Aim of the task:
Would you please repeat exactly the lines from the one containing "Eine regelmäßige Wartung" to the end of the records, both included, and leave out the rest?

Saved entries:
═══
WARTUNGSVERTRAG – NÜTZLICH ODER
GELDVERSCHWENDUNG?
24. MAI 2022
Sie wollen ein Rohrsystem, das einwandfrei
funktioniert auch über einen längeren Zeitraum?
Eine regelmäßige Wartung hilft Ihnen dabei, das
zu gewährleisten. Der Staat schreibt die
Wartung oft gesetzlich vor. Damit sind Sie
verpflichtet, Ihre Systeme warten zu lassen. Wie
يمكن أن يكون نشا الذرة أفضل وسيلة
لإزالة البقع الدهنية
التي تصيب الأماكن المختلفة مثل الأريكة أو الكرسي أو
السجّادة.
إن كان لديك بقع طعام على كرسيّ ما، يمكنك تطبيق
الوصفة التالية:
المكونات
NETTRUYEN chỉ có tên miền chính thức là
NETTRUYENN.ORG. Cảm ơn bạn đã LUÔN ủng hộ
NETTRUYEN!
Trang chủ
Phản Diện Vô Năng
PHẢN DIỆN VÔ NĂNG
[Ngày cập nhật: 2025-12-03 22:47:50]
═══
Output below:
Eine regelmäßige Wartung hilft Ihnen dabei, das
zu gewährleisten. Der Staat schreibt die
Wartung oft gesetzlich vor. Damit sind Sie
verpflichtet, Ihre Systeme warten zu lassen. Wie
يمكن أن يكون نشا الذرة أفضل وسيلة
لإزالة البقع الدهنية
التي تصيب الأماكن المختلفة مثل الأريكة أو الكرسي أو
السجّادة.
إن كان لديك بقع طعام على كرسيّ ما، يمكنك تطبيق
الوصفة التالية:
المكونات
NETTRUYEN chỉ có tên miền chính thức là
NETTRUYENN.ORG. Cảm ơn bạn đã LUÔN ủng hộ
NETTRUYEN!
Trang chủ
Phản Diện Vô Năng
PHẢN DIỆN VÔ NĂNG
[Ngày cập nhật: 2025-12-03 22:47:50]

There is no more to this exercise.